Rewrite the part of the forum post on bobcat hunting dogs that opens with the words "In a nutshell, to" and closes with "pure-bred method requires.", replacing "king" with "monarch".

(Beginning of Reading text)

Re: Bobcat Jump Style
al baldwin wrote:david wrote:My theory was my way of trying to understand why my dogs would never catch cats in areas where cats do not climb. When I acted on my theory to test it, I started catching cats to the point it became boring for me.
David would you mind sharing with us where you got this line of dogs that caught cats on the ground, to point it became boring for you? Also what breed were those dogs? Don/t believe I would ever get bored with that line of dog. I have enjoyed reading this post, have not read any comments that offended me, after all we have just exchanged opinions based on our own experience. Take care Al
Thanks for asking Al. It is no secret because I wrote a book about it and it is all over this web site and the previous two web sites and it is in this thread. Some of it in the book is coded because I was trying hard not to sound as narrow minded as I actually am. And there were some things that could not be said for various reasons. But if you read the lines and a little bit in between them, you will find your answers to my experiences that caused me to want to write a book; and for the most part, to quit bobcat hunting(Which I am pretty much in the process of most of the time).
One of the older cat hunters who read my book had one quiet but deeply cutting comment: "Some things should never be spoken". And by that he meant I had spoken some of those things. And in the era he came up in, it was very much that way. And it was his kind that I wanted to learn from but could not.
In a nutshell, to repeat what has been said several times by several people: you need to find a dog that runs to catch. What I used to think was running to catch, it turns out is not running to catch. Dogs that run to catch, CATCH. I have only owned one dog that did, at the end of my cat hunting identity, and it blew my mind. Talk to Brad about an out-cross way back in his line. You probably already know what that out-cross was Al. Talk to Dewey about an out-cross way back in his line out of California. The quickest way to get it is by an out-cross. The most lasting way to get it is by selective breeding within an already pure bred line. But most of us do not have the resources of a wealthy king with a full time paid kennel/hunt staff, and that is about what that pure-bred method requires.

(End of Reading text)
(Beginning of Information given)

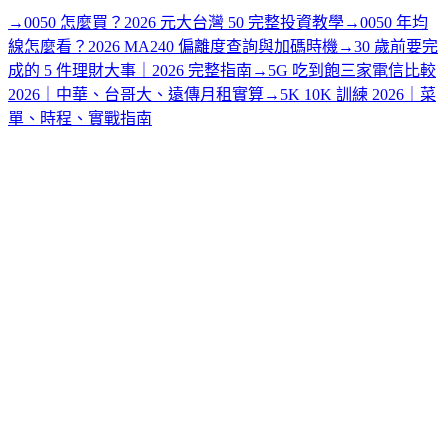
→
0050 怎麼買？2026 元大台灣 50 完整投資教學
→
0050 年均
線怎麼看？2026 MA240 偏離度查詢與加碼時機
→
30 歲前要完
成的 5 件理財大事｜2026 完整指南
→
5G 吃到飽三家電信比較
2026｜中華、台哥大、遠傳月租實算
→
5K 10K 訓練 2026｜菜
單、時程、實戰指南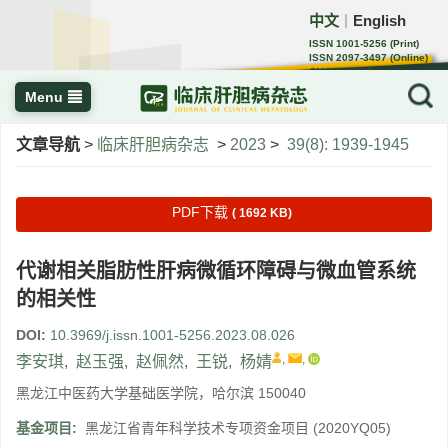
中文
English
｜
ISSN 1001-5256 (Print)
ISSN 2097-3497 (Online)
CN 22-1108/R
Menu
文章导航
>
临床肝胆病杂志
>
2023
>
39(8): 1939-1945
PDF下载
( 1692 KB)
代谢相关脂肪性肝病微循环障碍与微血管系统
的相关性
DOI:
10.3969/j.issn.1001-5256.2023.08.026
,
,
李安琪
,
赵玉强
,
赵佩然
,
王锐
,
杨婧
黑龙江中医药大学基础医学院，哈尔滨 150040
基金项目:
黑龙江省青年科学技术专项资金项目
(2020YQ05)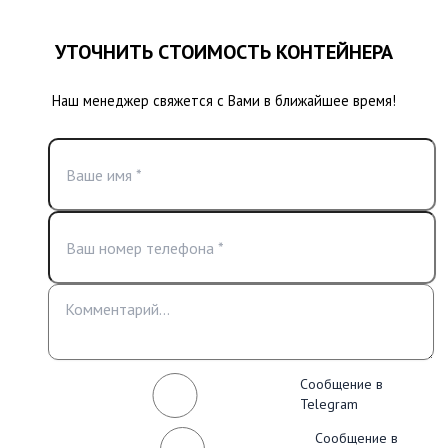
УТОЧНИТЬ СТОИМОСТЬ КОНТЕЙНЕРА
Наш менеджер свяжется с Вами в ближайшее время!
Сообщение в
Telegram
Сообщение в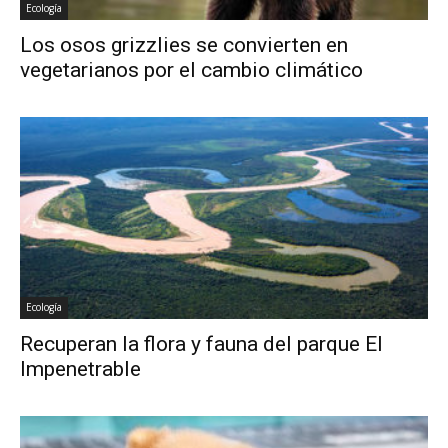
Ecología
Los osos grizzlies se convierten en
vegetarianos por el cambio climático
Ecología
Recuperan la flora y fauna del parque El
Impenetrable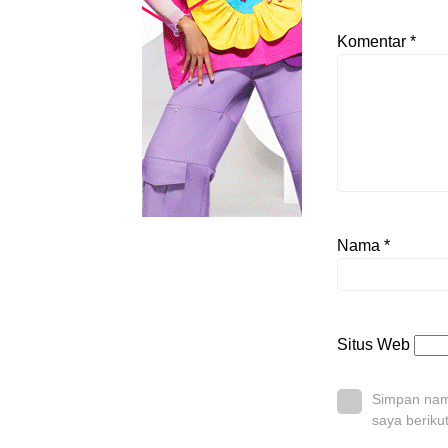
Komentar
*
Nama
*
Situs Web
Simpan nama
saya beriku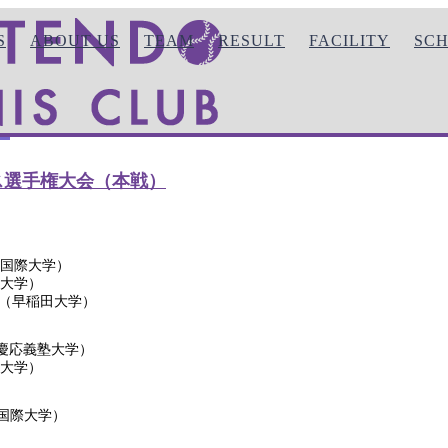
S
ABOUT US
TEAM
RESULT
FACILITY
SC
）
>
2026年関東学生新進テニス選手権大会（本戦）
）
試合日
2026/02/16
ニス選手権大会（本戦）
東京国際大学）
治大学）
田紗矢（早稲田大学）
多笑（慶応義塾大学）
教大学）
京国際大学）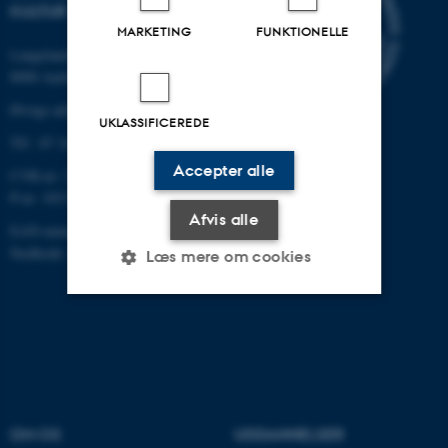
KULTUR
MARKETING
FUNKTIONELLE
Langelandsgade 139
8000 Aarhus C
Øvrige adresser og kort
UKLASSIFICEREDE
Tlf.: 87 16 12 00
Accepter alle
CVR-nr: 31119103
P-nr: 1013139411
Afvis alle
EAN-nummer: 5798000418363
Stedkode: 1411
Læs mere om cookies
Nødvendige
Statistiske
Marketing
Funktionelle
Uklassificerede
OM OS
UDDANNELSER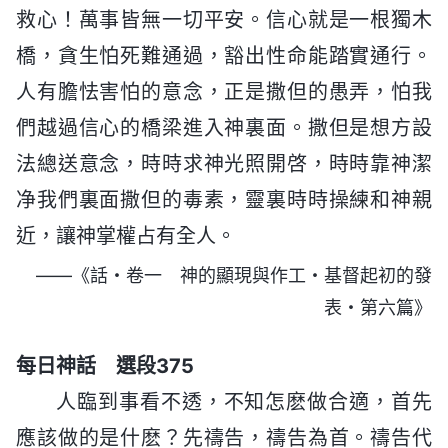
救心！萬事皆無一切平安。信心就是一根獨木
橋，貪生怕死難通過，豁出性命能踏實通行。
人有膽怯害怕的意念，正是撒但的愚弄，怕我
們越過信心的橋梁進入神裏面。撒但是想方設
法總送意念，時時求神光照開啓，時時靠神潔
净我們裏面撒但的毒素，靈裏時時操練和神親
近，讓神掌權占有全人。
——《話・卷一 神的顯現與作工・基督起初的發
表・第六篇》
每日神話 選段375
人臨到事看不透，不知怎麽做合適，首先
應該做的是什麽？先禱告，禱告為首。禱告代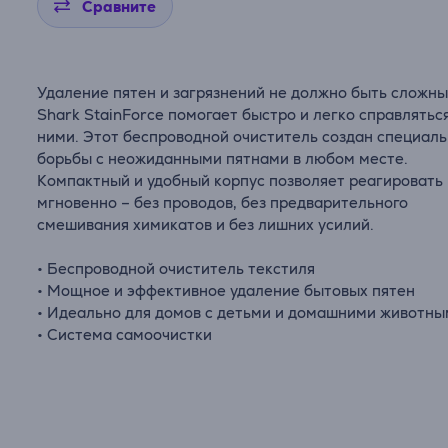
Сравните
Удаление пятен и загрязнений не должно быть сложны
Shark StainForce помогает быстро и легко справляться
ними. Этот беспроводной очиститель создан специаль
борьбы с неожиданными пятнами в любом месте.
Компактный и удобный корпус позволяет реагировать
мгновенно – без проводов, без предварительного
смешивания химикатов и без лишних усилий.
• Беспроводной очиститель текстиля
• Мощное и эффективное удаление бытовых пятен
• Идеально для домов с детьми и домашними животн
• Система самоочистки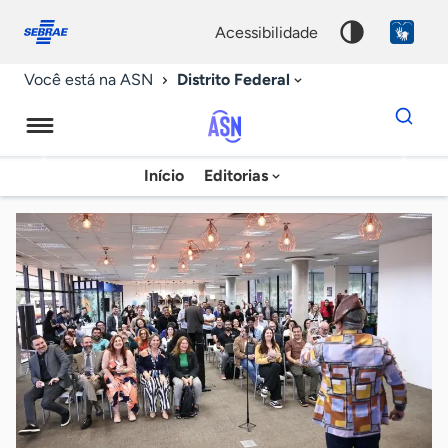
Fale
Acessibilidade
conosco
0
acessibilidade
9
Distrito Federal
Você está na ASN
Dados
para
busca
Agência
Início
Editorias
Palavra
Sebrae
chave
de
Notícias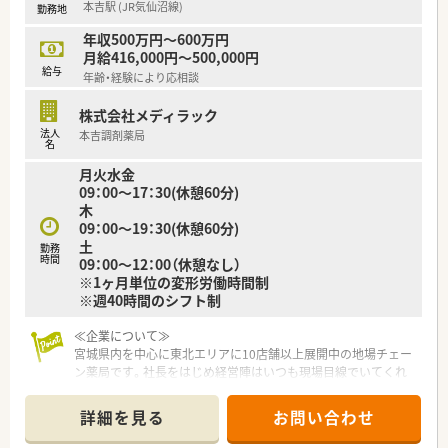
本吉駅 (JR気仙沼線)
勤務地
年収500万円～600万円
月給416,000円～500,000円
給与
年齢・経験により応相談
株式会社メディラック
法人
本吉調剤薬局
名
月火水金
09：00～17：30(休憩60分)
木
09：00～19：30(休憩60分)
土
勤務
時間
09：00～12：00（休憩なし）
※1ヶ月単位の変形労働時間制
※週40時間のシフト制
≪企業について≫
宮城県内を中心に東北エリアに10店舗以上展開中の地場チェー
ン薬局です。社長をはじめ経営陣はいつも現場目線でいてくれ
る社風の企業です。調剤薬局の運営にとどまらず、福祉・介護事
業にも参入しており、会社としての安定感もございます。
詳細を見る
お問い合わせ
≪教育制度充実！≫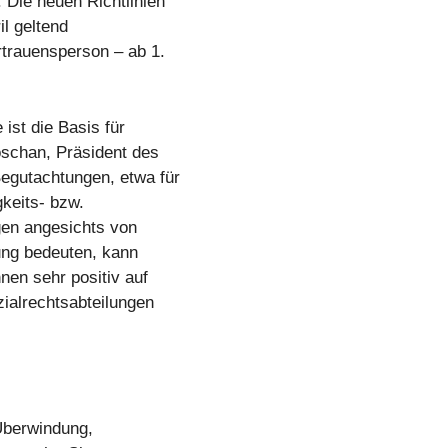
Die neuen Richtlinien
il geltend
trauensperson – ab 1.
ist die Basis für
oschan, Präsident des
egutachtungen, etwa für
gkeits- bzw.
gen angesichts von
ung bedeuten, kann
nen sehr positiv auf
ialrechtsabteilungen
 Überwindung,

(End of Information given)

▸ Solution:
In a nutshell, to repeat what has been said several times by several people: you need to find a dog that runs to catch. What I used to think was running to catch, it turns out is not running to catch. Dogs that run to catch, CATCH. I have only owned one dog that did, at the end of my cat hunting identity, and it blew my mind. Talk to Brad about an out-cross way back in his line. You probably already know what that out-cross was Al. Talk to Dewey about an out-cross way back in his line out of California. The quickest way to get it is by an out-cross. The most lasting way to get it is by selective breeding within an already pure bred line. But most of us do not have the resources of a wealthy monarch with a full time paid kennel/hunt staff, and that is about what that pure-bred method requires.